Paul Phillips sells some of the best toys in the world.
At four-and-a-half metres long and two metres high, the Morphis simulator is a little big for most playrooms.
The price tag of £160,000 puts it beyond the normal budget.
But children, big and small, cannot resist it, including most visitors to Camber Entertainment's Crawley headquarters.
Three massive hydraulic pumps buck the futuristic-looking module back and forth while a two-metre screen inside plays videos from the cockpits of wild rollercoasters and display aircraft.
It is as near as most passengers will get to flying with the Blue Angel's jet display team or enjoying a theme park ride in outer space.
Mr Phillips, Camber's sales manager, insists he does not spend his working days sat on the rides.
After a career in the leisure industry, he is hardened to these things.
Camber has just signed a deal to create a simulation of the International Space Station with the help of NASA astronaut David Scott.
The station itself is to be built over the next five years and will be the one of the brightest objects in the night sky when it is completed.
The simulation is a major project for Camber.
British graphic designer Ben Smith will create the 'ridefilm' - what passengers see on the screen - and Camber will set up its Morphis unit to suit the action.
Once the film is created, a Camber engineer will programme the simulator to rise and sway according to what happens on the screen.
The first Space Station Simulator will be installed this September at Calgary International Airport in Canada.

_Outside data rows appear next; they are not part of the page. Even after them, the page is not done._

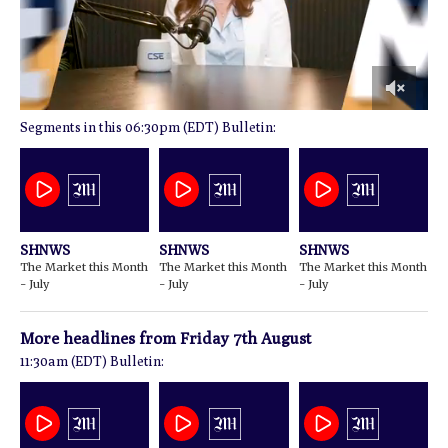
0
06:30pm (EDT) Bulletin:
of
15
minutes,
4
seconds
SHNWS
SHNWS
SHNWS
The Market this Month
The Market this Month
The Market this Month
- July
- July
- July
More headlines from
Friday 7th August
11:30am (EDT) Bulletin:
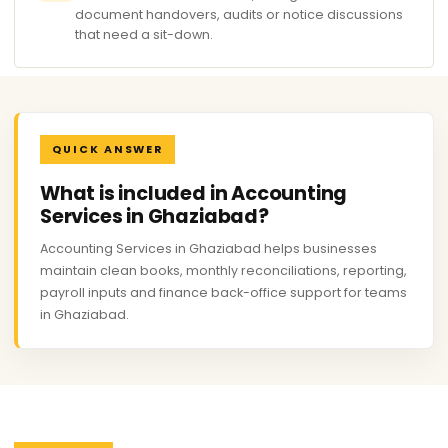
document handovers, audits or notice discussions
that need a sit-down.
QUICK ANSWER
What is included in Accounting
Services in Ghaziabad?
Accounting Services in Ghaziabad helps businesses
maintain clean books, monthly reconciliations, reporting,
payroll inputs and finance back-office support for teams
in Ghaziabad.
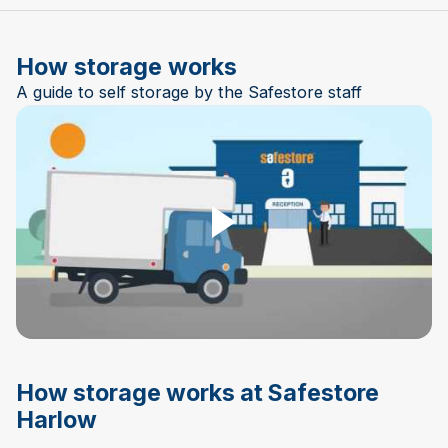
How storage works
A guide to self storage by the Safestore staff
Play Video
How storage works at Safestore
Harlow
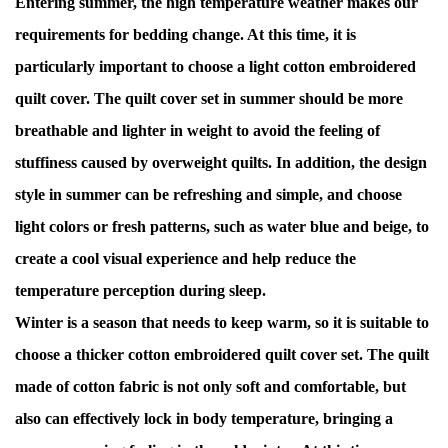
Entering summer, the high temperature weather makes our
requirements for bedding change. At this time, it is
particularly important to choose a light cotton embroidered
quilt cover. The quilt cover set in summer should be more
breathable and lighter in weight to avoid the feeling of
stuffiness caused by overweight quilts. In addition, the design
style in summer can be refreshing and simple, and choose
light colors or fresh patterns, such as water blue and beige, to
create a cool visual experience and help reduce the
temperature perception during sleep.
Winter is a season that needs to keep warm, so it is suitable to
choose a thicker cotton embroidered quilt cover set. The quilt
made of cotton fabric is not only soft and comfortable, but
also can effectively lock in body temperature, bringing a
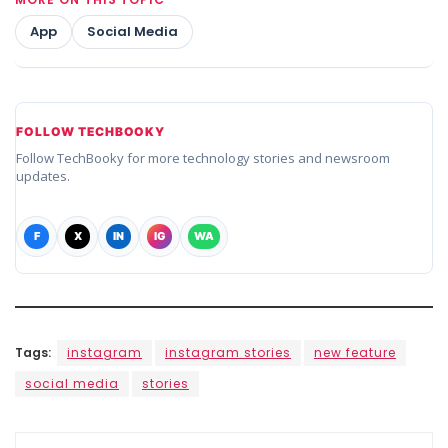
App
Social Media
FOLLOW TECHBOOKY
Follow TechBooky for more technology stories and newsroom
updates.
F
X
IN
IG
WA
Tags:
instagram
instagram stories
new feature
social media
stories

This Sussex simulation company is on a roll.
Camber is creating the first public simulation of a flight in Eurofighter.
A specially designed lorry will tour Europe giving members of the public the chance to become Top Gun for a few minutes.
The U.S. Navy has ordered a unit on a similar trailer to encourage new recruits.

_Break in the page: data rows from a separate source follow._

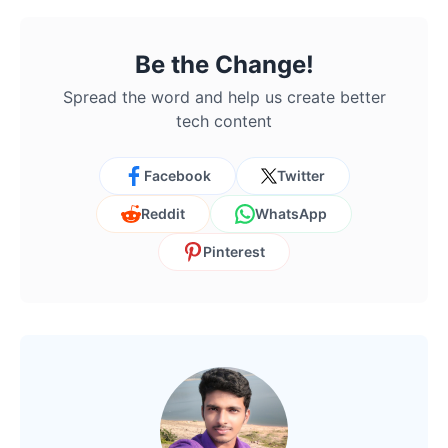
Be the Change!
Spread the word and help us create better
tech content
Facebook
Twitter
Reddit
WhatsApp
Pinterest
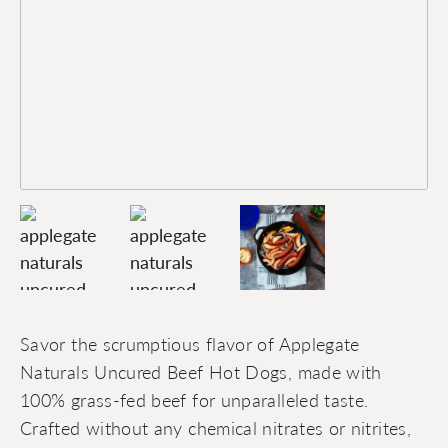
Savor the scrumptious flavor of Applegate
Naturals Uncured Beef Hot Dogs, made with
100% grass-fed beef for unparalleled taste.
Crafted without any chemical nitrates or nitrites,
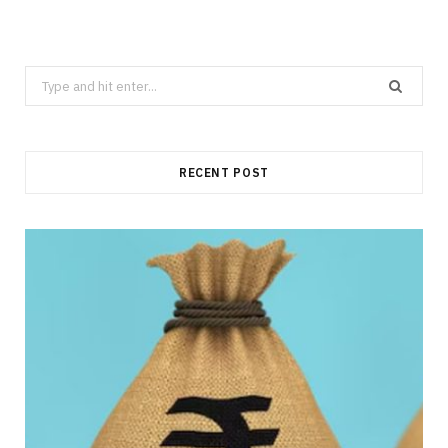
Search
for:
RECENT POST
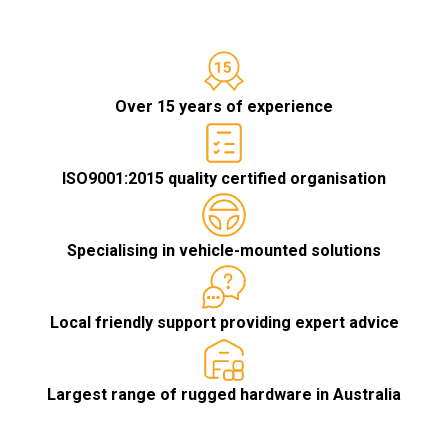
Over 15 years of experience
ISO9001:2015 quality certified organisation
Specialising in vehicle-mounted solutions
Local friendly support providing expert advice
Largest range of rugged hardware in Australia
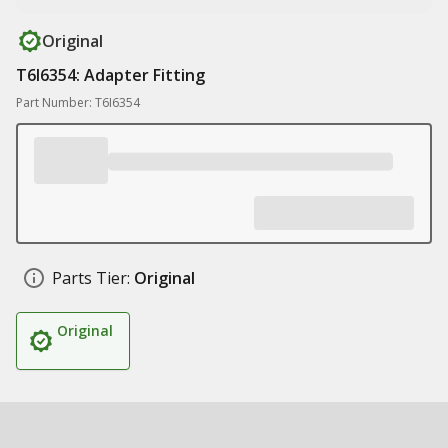
Original
T6I6354: Adapter Fitting
Part Number: T6I6354
Parts Tier:
Original
Original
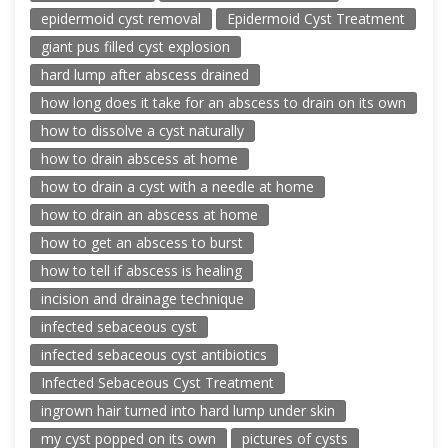
epidermoid cyst removal
Epidermoid Cyst Treatment
giant pus filled cyst explosion
hard lump after abscess drained
how long does it take for an abscess to drain on its own
how to dissolve a cyst naturally
how to drain abscess at home
how to drain a cyst with a needle at home
how to drain an abscess at home
how to get an abscess to burst
how to tell if abscess is healing
incision and drainage technique
infected sebaceous cyst
infected sebaceous cyst antibiotics
Infected Sebaceous Cyst Treatment
ingrown hair turned into hard lump under skin
my cyst popped on its own
pictures of cysts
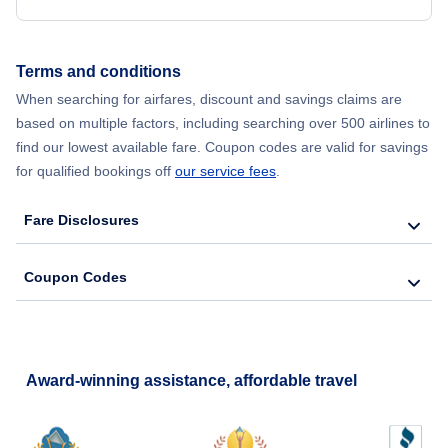
Terms and conditions
When searching for airfares, discount and savings claims are
based on multiple factors, including searching over 500 airlines to
find our lowest available fare. Coupon codes are valid for savings
for qualified bookings off
our service fees
.
Fare Disclosures
Coupon Codes
Award-winning assistance, affordable travel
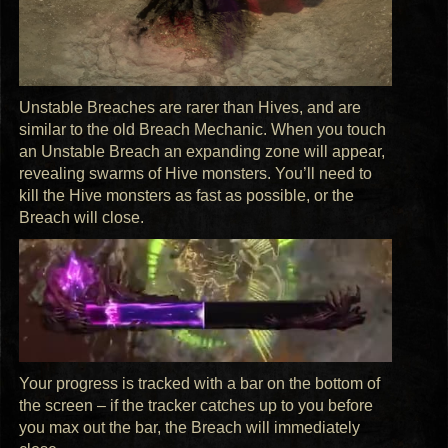
Unstable Breaches are rarer than Hives, and are
similar to the old Breach Mechanic. When you touch
an Unstable Breach an expanding zone will appear,
revealing swarms of Hive monsters. You’ll need to
kill the Hive monsters as fast as possible, or the
Breach will close.
Your progress is tracked with a bar on the bottom of
the screen – if the tracker catches up to you before
you max out the bar, the Breach will immediately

It is payback time for a company which spent the first nine months after its foundation in 1996 designing a range of simulators from a blank sheet of paper.

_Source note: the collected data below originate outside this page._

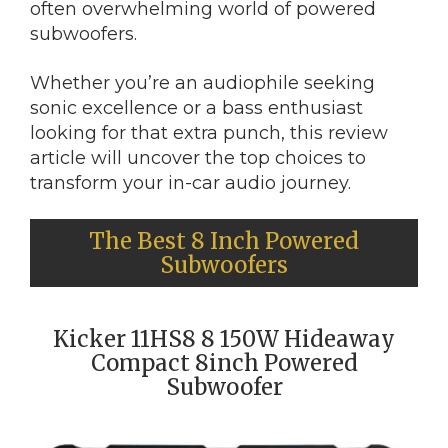
often overwhelming world of powered
subwoofers.
Whether you’re an audiophile seeking
sonic excellence or a bass enthusiast
looking for that extra punch, this review
article will uncover the top choices to
transform your in-car audio journey.
The Best 8 Inch Powered
Subwoofers
Kicker 11HS8 8 150W Hideaway
Compact 8inch Powered
Subwoofer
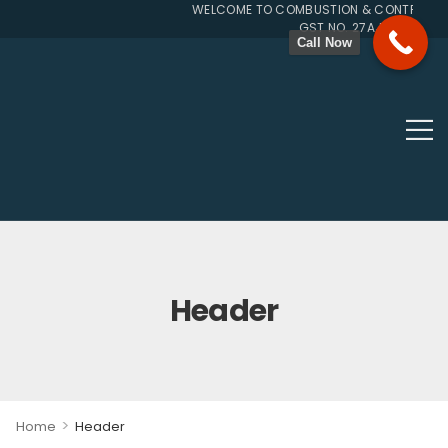
WELCOME TO COMBUSTION & CONTROL SYS
GST NO. 27AJUPP7107L1Z
Call Now
Header
>
Home
Header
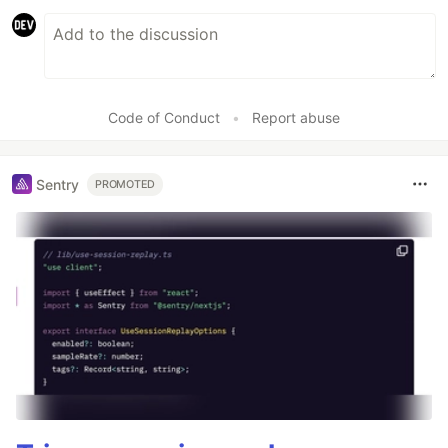
Code of Conduct
•
Report abuse
Sentry
PROMOTED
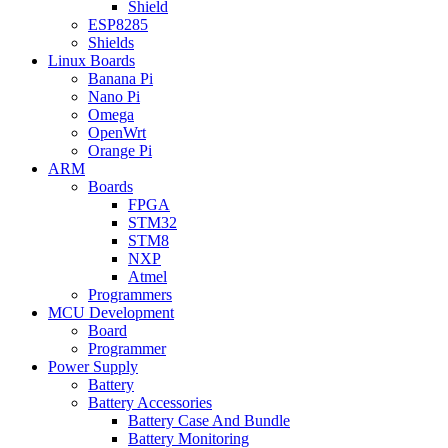
Shield
ESP8285
Shields
Linux Boards
Banana Pi
Nano Pi
Omega
OpenWrt
Orange Pi
ARM
Boards
FPGA
STM32
STM8
NXP
Atmel
Programmers
MCU Development
Board
Programmer
Power Supply
Battery
Battery Accessories
Battery Case And Bundle
Battery Monitoring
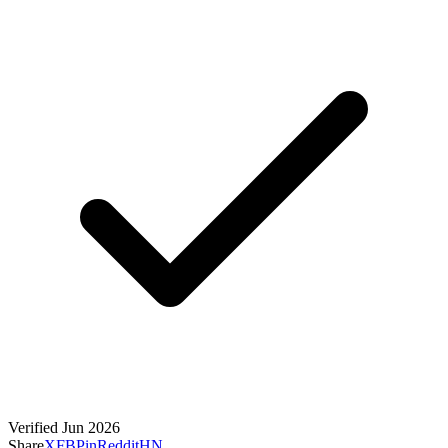
Verified Jun 2026
Share
X
FB
Pin
Reddit
HN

Steve Spence, a former employee of Crawley simulator firm Thompson, drafted in Steve Harper, a designer for Rolls Royce and Rover, to create the futuristic body shell.
Mr Phillips said: "This is the most modern-looking capsule in the industry."
So far 120 Morphis machines have been sold worldwide.
Museums are ordering eight-person versions of the Morphis and running educational films.
These take the viewer swooping past the moon landing, flying through a World War One dogfight and splashing through the waves with Columbus in just a few minutes.
America's greatest museum, the Smithsonian, has four of the machines.
The technology used to kid your senses is not remarkably advanced.
The films themselves arrive on CD Roms as MPEG files, a format often used in a smaller form on the internet.
The computer which runs the films has a lowly 150MHZ Pentium Processor and just 8MB of RAM. You could pick up something similar in PC World for less than £500.
Mr Phillips said: "It all uses simple technology.
"It's the combination of technologies and being able to control motion and visuals that matters."
This combination becomes more potent as the machines get bigger.
The company's Stargazer Motion Theater can pitch audiences of more than 100 in six different direction as they watch films on giant screens.
A clutch of companies are creating virtual flight within easy earshot of the real thing at Gatwick.
Thompson Training and Simulation is joined by the simulation division of CAE Electronics at Burgess Hill and Intersim in Littlehampton.
SEOS Displays in Burgess Hill runs a healthy business supplying screens to many military and civil simulation projects.
Mr Phillips said new businesses in a certain industry tend to spring up when key personnel leave established firms.
It is a remarkable cluster of technology firms all working in an exclusive industry.
It means Sussex is home to some of the most skilled workers in the country.